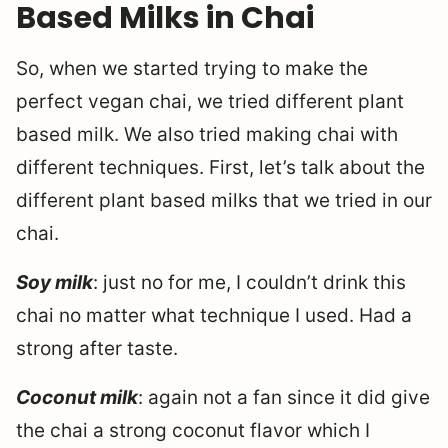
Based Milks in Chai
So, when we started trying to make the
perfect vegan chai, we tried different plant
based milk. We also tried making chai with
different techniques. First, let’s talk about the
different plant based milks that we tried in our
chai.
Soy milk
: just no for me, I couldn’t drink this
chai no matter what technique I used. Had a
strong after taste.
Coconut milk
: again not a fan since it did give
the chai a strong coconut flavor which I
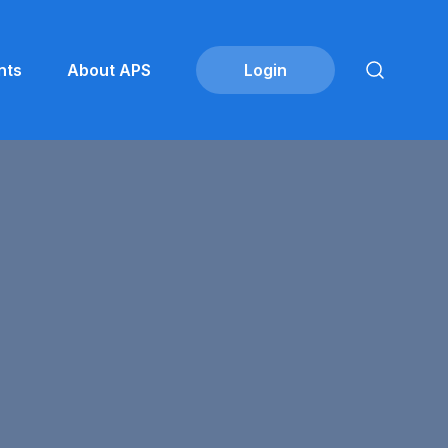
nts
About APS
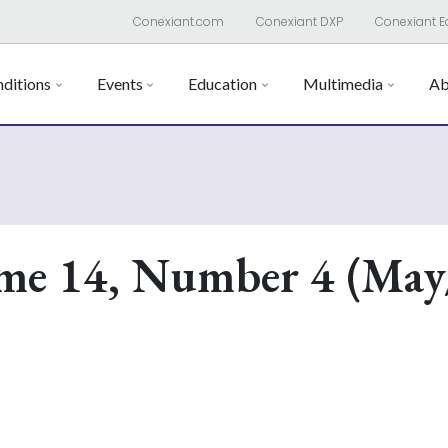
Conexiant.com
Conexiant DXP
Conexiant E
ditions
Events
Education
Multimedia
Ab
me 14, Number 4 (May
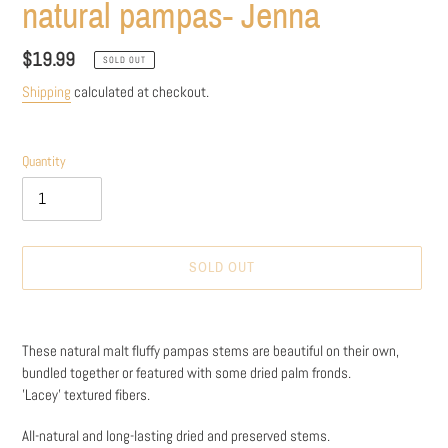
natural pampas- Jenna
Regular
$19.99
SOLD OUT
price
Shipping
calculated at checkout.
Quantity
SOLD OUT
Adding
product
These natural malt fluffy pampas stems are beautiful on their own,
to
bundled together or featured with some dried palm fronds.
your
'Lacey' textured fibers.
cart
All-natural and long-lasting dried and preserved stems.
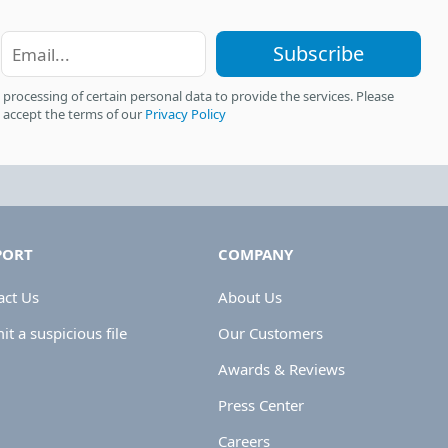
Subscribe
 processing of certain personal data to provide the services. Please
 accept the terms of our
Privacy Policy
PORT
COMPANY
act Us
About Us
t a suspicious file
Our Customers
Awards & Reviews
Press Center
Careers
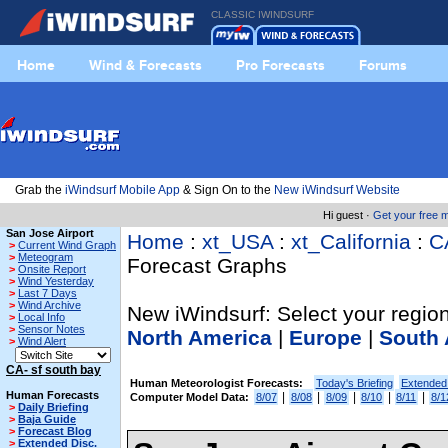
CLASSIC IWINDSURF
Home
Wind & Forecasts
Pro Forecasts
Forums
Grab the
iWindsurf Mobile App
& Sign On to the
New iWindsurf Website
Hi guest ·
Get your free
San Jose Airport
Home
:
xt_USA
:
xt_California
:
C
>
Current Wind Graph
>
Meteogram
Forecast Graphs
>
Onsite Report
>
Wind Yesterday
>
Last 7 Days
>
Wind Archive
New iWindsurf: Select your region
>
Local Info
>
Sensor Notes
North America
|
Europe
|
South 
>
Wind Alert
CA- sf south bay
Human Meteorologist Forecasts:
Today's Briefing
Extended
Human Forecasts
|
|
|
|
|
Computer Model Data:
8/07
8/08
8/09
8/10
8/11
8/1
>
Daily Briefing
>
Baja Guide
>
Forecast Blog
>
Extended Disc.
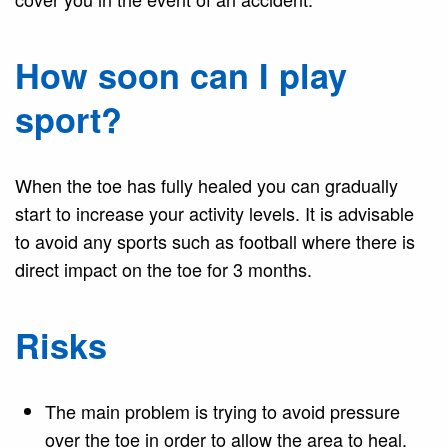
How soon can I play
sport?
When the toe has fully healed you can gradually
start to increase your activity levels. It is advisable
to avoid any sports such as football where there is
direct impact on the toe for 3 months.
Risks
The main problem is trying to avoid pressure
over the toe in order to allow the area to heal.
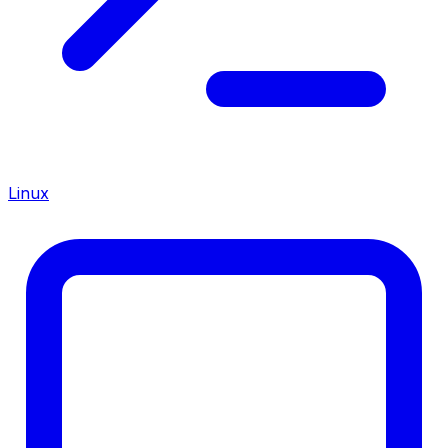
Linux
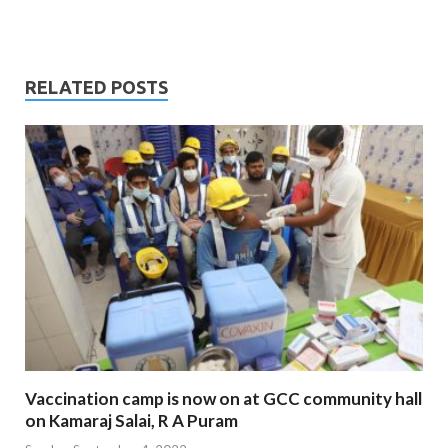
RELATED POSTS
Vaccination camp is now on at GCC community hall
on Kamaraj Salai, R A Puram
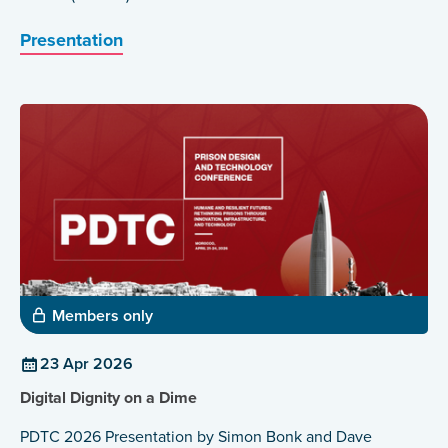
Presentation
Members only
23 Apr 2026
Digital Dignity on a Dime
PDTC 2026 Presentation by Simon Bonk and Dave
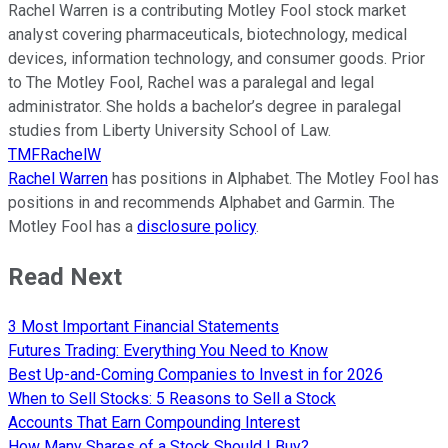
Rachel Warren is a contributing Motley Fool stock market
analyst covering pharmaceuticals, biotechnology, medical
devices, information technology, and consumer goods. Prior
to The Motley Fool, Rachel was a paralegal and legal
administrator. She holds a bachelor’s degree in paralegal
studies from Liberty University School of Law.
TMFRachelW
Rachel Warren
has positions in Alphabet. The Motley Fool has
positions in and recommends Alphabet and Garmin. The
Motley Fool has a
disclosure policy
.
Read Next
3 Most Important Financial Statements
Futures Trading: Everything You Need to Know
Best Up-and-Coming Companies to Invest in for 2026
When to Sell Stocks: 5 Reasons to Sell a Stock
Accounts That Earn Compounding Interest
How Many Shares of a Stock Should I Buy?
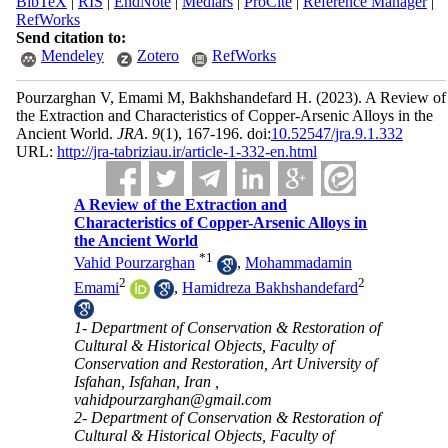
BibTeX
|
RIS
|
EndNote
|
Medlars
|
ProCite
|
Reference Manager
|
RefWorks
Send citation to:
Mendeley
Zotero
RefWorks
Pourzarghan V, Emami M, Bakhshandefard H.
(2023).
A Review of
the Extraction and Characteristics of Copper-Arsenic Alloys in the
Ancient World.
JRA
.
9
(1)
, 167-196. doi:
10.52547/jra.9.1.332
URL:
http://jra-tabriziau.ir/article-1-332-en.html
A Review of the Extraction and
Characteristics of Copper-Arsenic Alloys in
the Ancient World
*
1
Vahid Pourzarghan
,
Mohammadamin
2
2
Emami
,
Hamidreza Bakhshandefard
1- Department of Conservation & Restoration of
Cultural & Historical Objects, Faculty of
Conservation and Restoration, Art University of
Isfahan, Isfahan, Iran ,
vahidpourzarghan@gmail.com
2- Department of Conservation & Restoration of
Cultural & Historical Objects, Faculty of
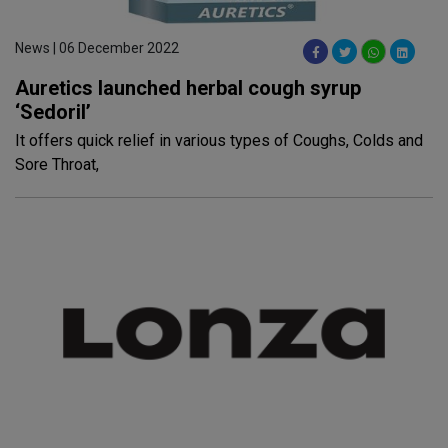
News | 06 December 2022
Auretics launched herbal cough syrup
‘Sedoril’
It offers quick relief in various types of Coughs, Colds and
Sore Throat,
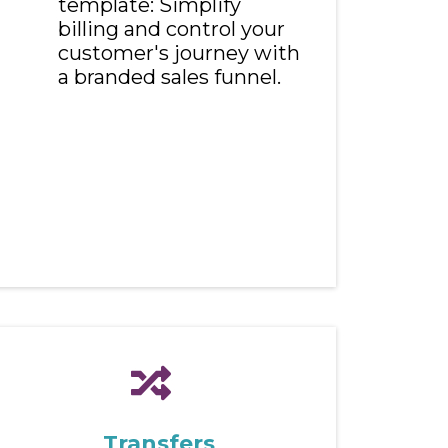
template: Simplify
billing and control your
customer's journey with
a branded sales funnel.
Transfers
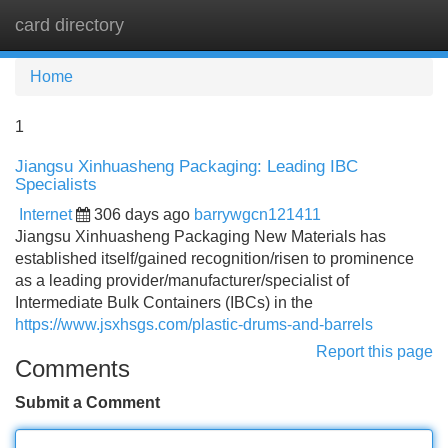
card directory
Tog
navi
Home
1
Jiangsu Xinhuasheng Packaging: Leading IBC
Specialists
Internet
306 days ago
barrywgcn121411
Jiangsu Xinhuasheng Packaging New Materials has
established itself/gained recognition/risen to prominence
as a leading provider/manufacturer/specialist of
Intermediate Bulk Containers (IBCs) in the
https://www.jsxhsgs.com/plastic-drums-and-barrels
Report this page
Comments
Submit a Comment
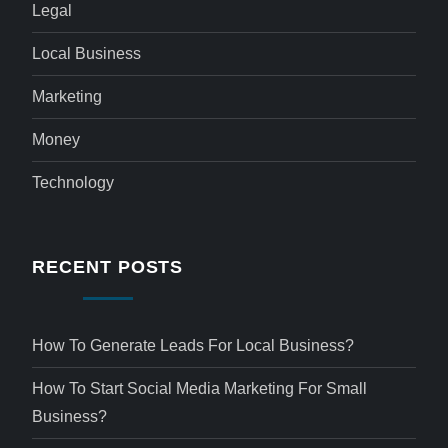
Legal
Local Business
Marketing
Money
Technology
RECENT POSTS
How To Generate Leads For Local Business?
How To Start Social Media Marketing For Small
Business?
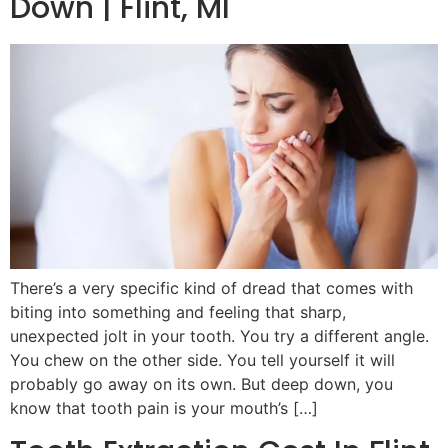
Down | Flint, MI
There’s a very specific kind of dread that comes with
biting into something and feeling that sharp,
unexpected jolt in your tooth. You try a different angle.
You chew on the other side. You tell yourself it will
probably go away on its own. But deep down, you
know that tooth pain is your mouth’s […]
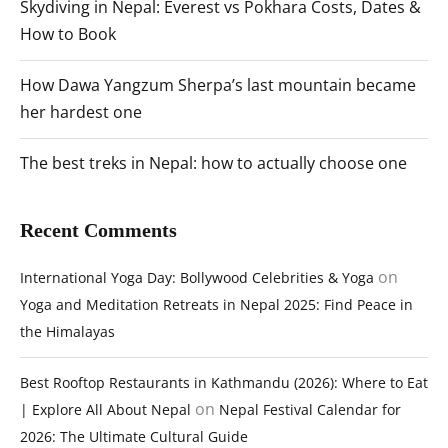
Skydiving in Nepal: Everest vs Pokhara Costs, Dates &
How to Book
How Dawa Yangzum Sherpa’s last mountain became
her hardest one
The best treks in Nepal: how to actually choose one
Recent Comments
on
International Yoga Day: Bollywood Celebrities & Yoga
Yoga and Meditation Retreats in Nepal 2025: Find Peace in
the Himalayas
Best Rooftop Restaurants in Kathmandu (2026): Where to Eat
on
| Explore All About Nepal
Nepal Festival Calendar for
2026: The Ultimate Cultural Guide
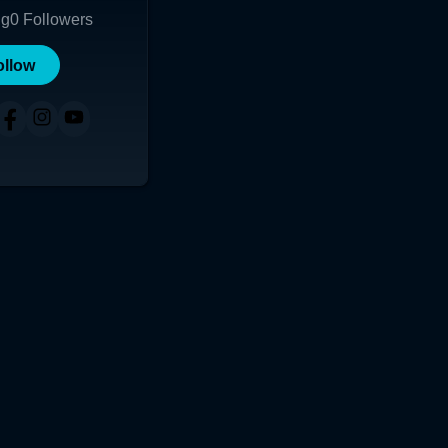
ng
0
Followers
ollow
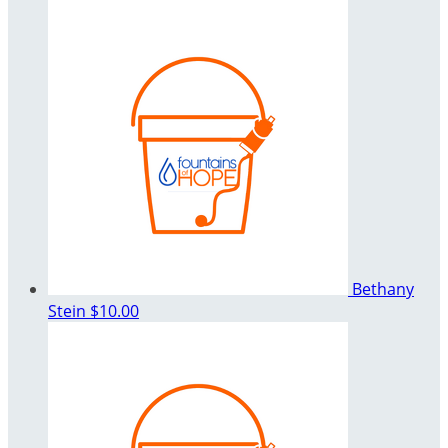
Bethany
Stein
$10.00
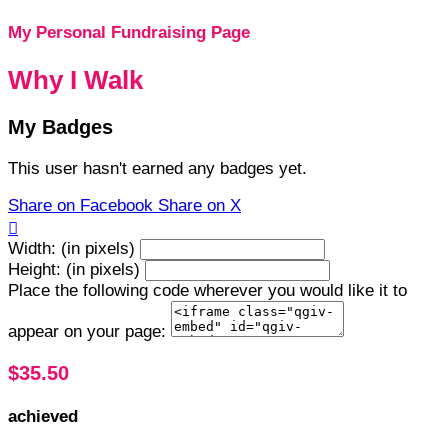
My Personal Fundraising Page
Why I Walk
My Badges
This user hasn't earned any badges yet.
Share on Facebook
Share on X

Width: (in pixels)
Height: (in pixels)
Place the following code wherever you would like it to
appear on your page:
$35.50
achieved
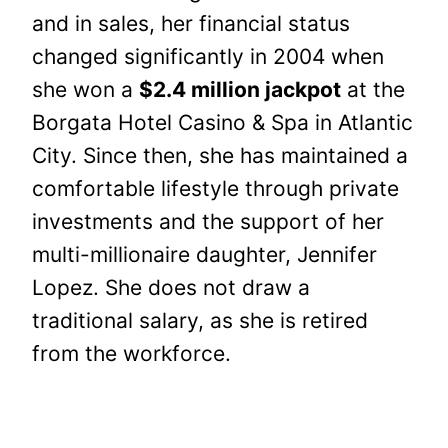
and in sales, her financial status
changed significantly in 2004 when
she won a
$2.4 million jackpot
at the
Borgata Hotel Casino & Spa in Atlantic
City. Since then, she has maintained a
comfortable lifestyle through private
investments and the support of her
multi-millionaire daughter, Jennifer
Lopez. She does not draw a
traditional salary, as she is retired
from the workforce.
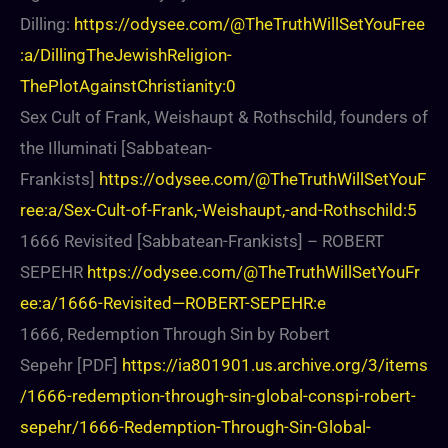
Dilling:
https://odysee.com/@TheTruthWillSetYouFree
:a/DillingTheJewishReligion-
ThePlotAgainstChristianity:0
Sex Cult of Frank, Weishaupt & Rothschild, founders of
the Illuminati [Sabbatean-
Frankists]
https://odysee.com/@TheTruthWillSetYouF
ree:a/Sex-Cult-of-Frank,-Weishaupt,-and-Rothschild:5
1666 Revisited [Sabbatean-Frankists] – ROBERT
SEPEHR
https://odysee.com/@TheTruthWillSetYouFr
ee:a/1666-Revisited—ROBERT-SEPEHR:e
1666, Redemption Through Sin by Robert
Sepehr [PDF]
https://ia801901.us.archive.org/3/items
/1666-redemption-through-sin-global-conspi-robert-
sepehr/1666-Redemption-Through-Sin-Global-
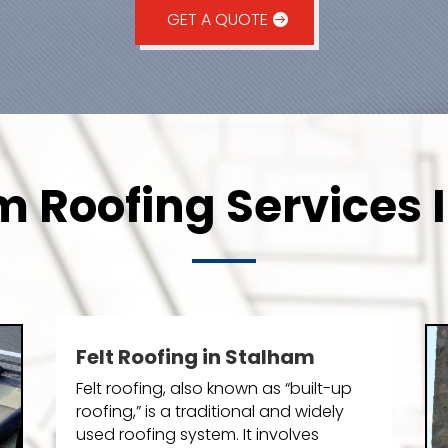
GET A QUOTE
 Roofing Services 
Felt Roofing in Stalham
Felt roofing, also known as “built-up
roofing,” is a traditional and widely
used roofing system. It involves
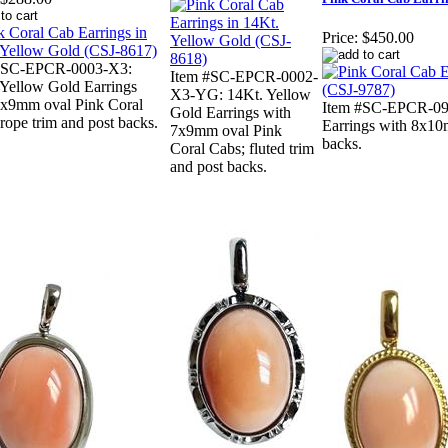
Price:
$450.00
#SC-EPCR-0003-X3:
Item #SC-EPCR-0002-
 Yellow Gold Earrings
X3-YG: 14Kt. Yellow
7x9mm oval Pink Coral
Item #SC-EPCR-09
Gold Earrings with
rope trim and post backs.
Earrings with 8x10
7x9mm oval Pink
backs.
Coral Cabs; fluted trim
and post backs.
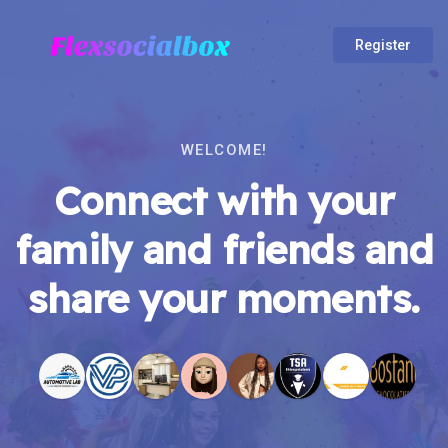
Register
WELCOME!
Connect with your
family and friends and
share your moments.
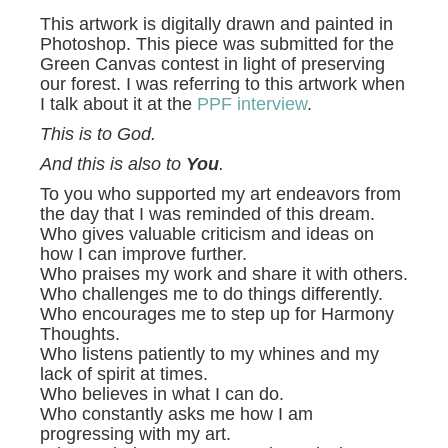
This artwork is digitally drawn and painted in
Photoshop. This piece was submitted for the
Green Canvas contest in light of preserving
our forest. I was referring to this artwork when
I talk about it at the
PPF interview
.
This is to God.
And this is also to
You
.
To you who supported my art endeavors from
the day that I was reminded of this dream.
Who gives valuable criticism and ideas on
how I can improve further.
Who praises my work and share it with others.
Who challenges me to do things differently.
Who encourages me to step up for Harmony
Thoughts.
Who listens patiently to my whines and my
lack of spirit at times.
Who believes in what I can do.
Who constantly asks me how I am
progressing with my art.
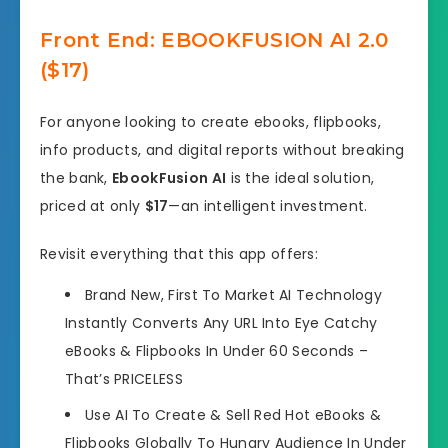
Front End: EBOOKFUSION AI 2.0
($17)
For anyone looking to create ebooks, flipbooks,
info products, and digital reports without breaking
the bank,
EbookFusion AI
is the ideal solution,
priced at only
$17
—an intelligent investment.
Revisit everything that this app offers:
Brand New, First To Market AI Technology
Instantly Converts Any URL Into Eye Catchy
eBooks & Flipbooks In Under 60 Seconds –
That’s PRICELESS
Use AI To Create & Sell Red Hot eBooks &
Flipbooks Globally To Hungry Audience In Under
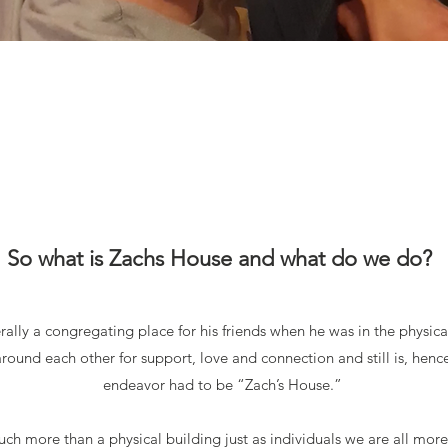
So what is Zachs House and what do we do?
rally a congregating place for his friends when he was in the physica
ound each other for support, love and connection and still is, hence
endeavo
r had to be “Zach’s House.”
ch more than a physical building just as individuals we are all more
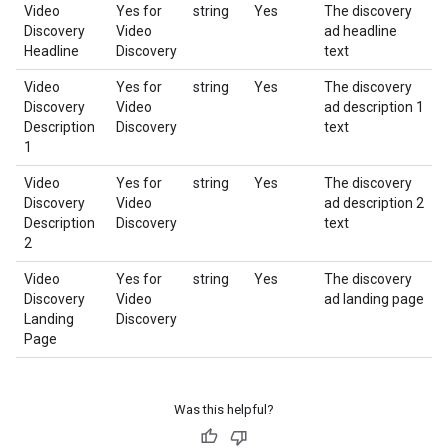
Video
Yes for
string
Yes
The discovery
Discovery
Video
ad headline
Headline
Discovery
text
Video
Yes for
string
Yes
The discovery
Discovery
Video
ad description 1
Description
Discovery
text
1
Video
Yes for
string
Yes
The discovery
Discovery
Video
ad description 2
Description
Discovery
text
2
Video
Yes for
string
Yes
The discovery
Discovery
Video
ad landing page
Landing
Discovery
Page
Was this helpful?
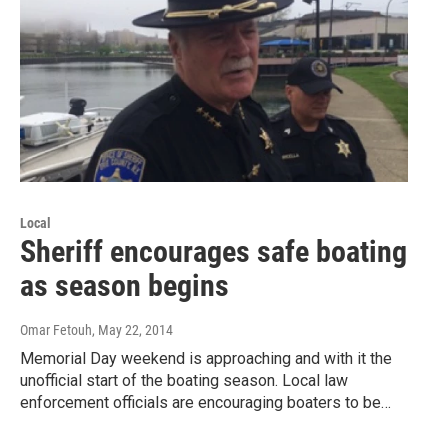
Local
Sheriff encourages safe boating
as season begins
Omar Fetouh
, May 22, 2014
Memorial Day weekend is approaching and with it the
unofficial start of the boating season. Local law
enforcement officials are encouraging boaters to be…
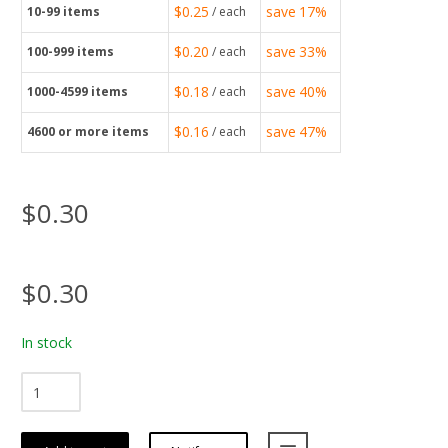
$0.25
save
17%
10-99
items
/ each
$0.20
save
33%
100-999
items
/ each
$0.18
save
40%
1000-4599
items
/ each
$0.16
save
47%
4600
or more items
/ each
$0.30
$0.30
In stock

******************************

Rewrite the records from the line that contains "Rachel Warren is" through the line that contains "administrator. She holds", replacing "analyst" with "contributor" and leaving everything else as it stands; return only those lines.

[Result of this task]
Rachel Warren is a contributing Motley Fool stock market
contributor covering pharmaceuticals, biotechnology, medical
devices, information technology, and consumer goods. Prior
to The Motley Fool, Rachel was a paralegal and legal
administrator. She holds a bachelor’s degree in paralegal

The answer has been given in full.